Tabula Rasa

Ash Lake

 

Perhaps the greatest enemy of learning is knowledge. Once we learn something, our ability to learn new – and perhaps contradictory – information is compromised. This is usually a worthwhile trade-off: It may be harder to learn new and contradicting information, but that’s fine if the information we already have is useful. When we learn misinformation, though, it makes it that much harder to approach the truth.

This is the key to deception, to illusion, to sleight-of-hand: Give them something to believe, and often as not they’ll never even get as far as asking the question that you don’t want them to find the answer to. In fact, the more outlandish the thing you’ve already made them believe, the less likely they are to make the concessions that would be necessary for them to shift their beliefs.

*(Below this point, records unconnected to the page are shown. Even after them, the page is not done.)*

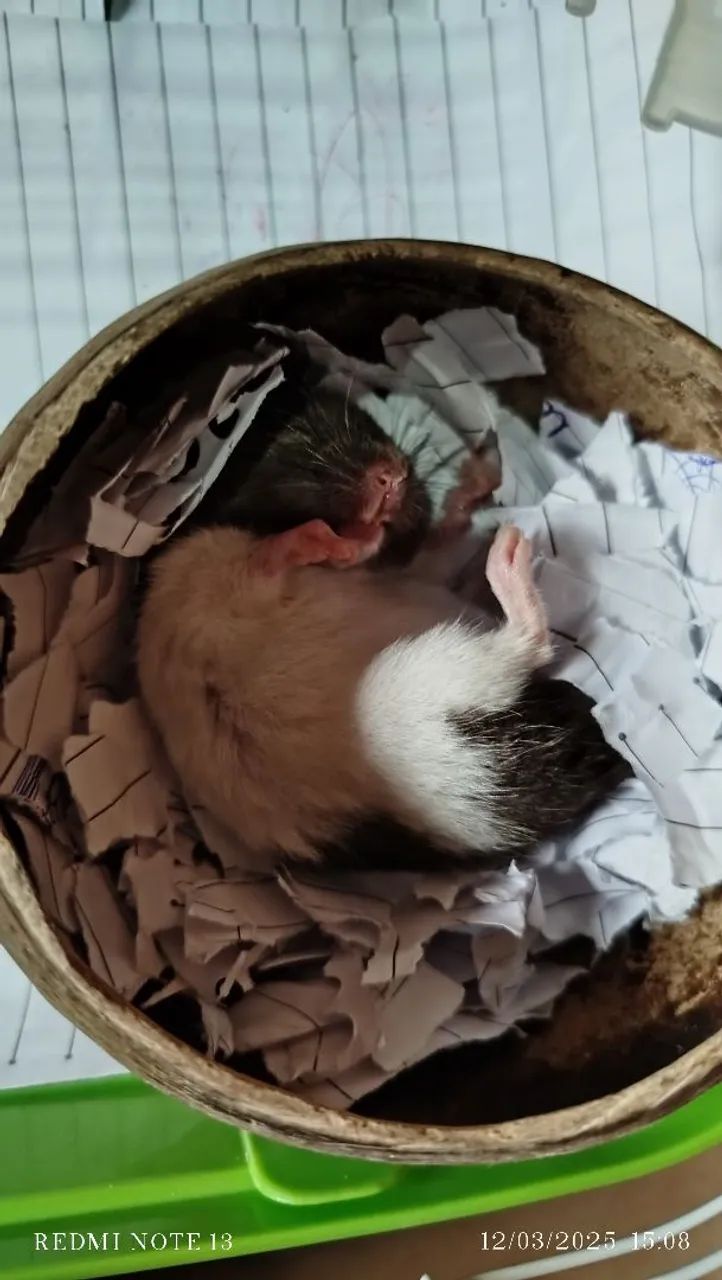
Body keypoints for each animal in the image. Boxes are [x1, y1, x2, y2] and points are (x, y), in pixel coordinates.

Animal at [136, 390, 629, 869]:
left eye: (367, 422)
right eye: (288, 433)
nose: (391, 476)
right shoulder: (227, 578)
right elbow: (280, 553)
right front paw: (334, 540)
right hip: (418, 678)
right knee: (526, 646)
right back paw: (504, 557)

This process doesn’t require an intentional deception, though: We do a fine job of making mistakes on our own, of sticking to our guns long after the battle has proven Pyrrhic. Thus it is said that science advances one funeral at a time, as the old guard of the old theories die out and new unencumbered minds replace them. How can we overcome this boundary to learning? How can we hear new ideas without them being internally shouted down by the old, without being predisposed to favor the understood solution? This, too, is a skill, a rare and precious one. The ability to look past the known in order to find new ideas is one that is extremely difficult to train, since all of the normal reward mechanisms of the human mind turn in on themselves, all of the pleasurable rewards of learning become suspect. Passing those impulses requires maintaining a form of humility, of knowing only that you know nothing, alongside the ability to function on the premise that what you believe is, if not true, at least useful enough to be getting on with. This idea is the core of scientific inquiry, and is an incredibly difficult ideal to live up to.

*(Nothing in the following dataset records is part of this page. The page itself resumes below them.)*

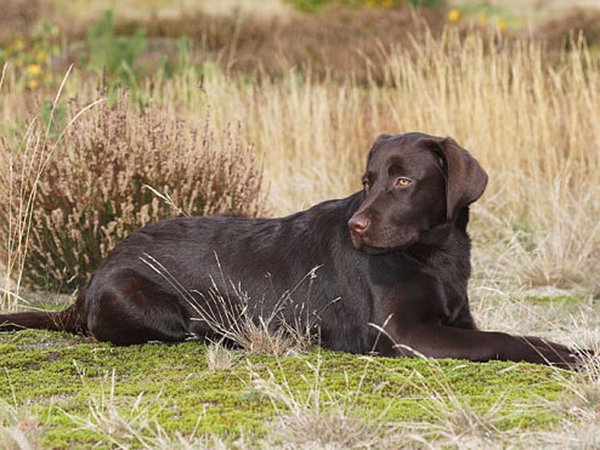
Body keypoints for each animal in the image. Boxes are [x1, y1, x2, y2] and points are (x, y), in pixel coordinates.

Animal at [0, 132, 580, 368]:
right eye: (367, 181)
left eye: (402, 182)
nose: (357, 226)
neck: (434, 255)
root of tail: (88, 282)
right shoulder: (409, 335)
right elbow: (506, 339)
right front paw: (569, 356)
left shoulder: (457, 320)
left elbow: (505, 332)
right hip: (153, 308)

The conflict between knowledge and learning manifests differently when it comes to art, though, where it’s more often presented as an injunction against cliché. When creating, obvious solutions will occur to us because we have seen them used before – and, once this phenomenon has repeated itself enough for a given idea, that idea becomes cliché, its use expected, its impact on the audience negligible. Easy enough, at first, to avoid ideas like this. However, as we grow in experience, both as consumers and creators of art, it becomes more difficult. It starts to seem like we’ve seen everything before, like everything is a cliché. Even ideas we originated become trite to us and, even if our audience wants more of the same, to produce those same ideas would be creatively empty.

Another challenge to fighting against cliché in art is that many people want cliché. They crave the familiar, and read any attempt to break out of what they understand as the ‘right’ way for a game to play, or for a book to tell a story, as incompetence on the part of its creator. It’s not really the audience’s fault for wanting this: The tensions between familiarity and unfamiliarity, comfort and discovery, challenge and encouragement, is a core part of what makes art appealing. The artist has to straddle those lines, and it becomes easy to lose track of how familiar or unfamiliar what you’re creating really is, whether it’s a revolutionary idea, something so out there that it’s just gibberish to most people, or actually just so hackneyed and obvious no one else would bother with it.

In order to be able to appreciate art that breaks from convention, audiences, too, need to look past their first and most immediate reactions. Some audiences are more willing to do that, and more interested in following artists who pursue work that works against the expectations of cliché, that strives to find new ways to solve old problems. But having an open mind, as we’ve explored, isn’t merely a matter of attitude, but a matter of aptitude: Learning how to approach a kind of art that you already consider yourself an expert in in a new way is beyond the boundaries of many people. And, as the gulf between these new experiences and their understanding of what comprises their beloved form widens, they get angry and resentful.

But, even though I know we don’t generally acknowledge these forces of openness vs convention in discussing the art we love, I wonder if we haven’t made subtle tacit concessions to the idea. Given how compulsively the cultures of media consumption respects and enforces rules like spoiler warnings, it’s hard not to see the shadow of the destructive effects of knowledge. Perhaps part of the reason we’re afraid to know too much too soon is, not because we will enjoy the work less, but because we will be waylaid into enjoying it the way someone else has – that the work will become part of their story rather than part of ours, circumscribed forever by the bounds of their enjoyment, unable to be discovered for oneself.